Saved data entries
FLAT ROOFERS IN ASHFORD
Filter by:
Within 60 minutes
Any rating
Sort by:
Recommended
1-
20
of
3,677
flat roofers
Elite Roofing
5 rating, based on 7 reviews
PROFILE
* * *
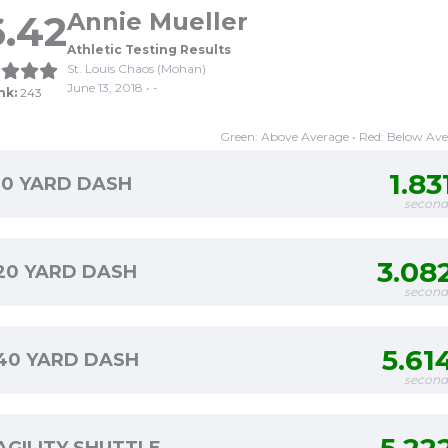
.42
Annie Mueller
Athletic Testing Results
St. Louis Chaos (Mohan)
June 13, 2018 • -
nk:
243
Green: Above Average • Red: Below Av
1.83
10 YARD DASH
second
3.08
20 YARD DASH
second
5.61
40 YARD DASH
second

Task to complete
Where does "YARD" appear in the records above? Copy every line that has it.

Solution to this task
10 YARD DASH
20 YARD DASH
40 YARD DASH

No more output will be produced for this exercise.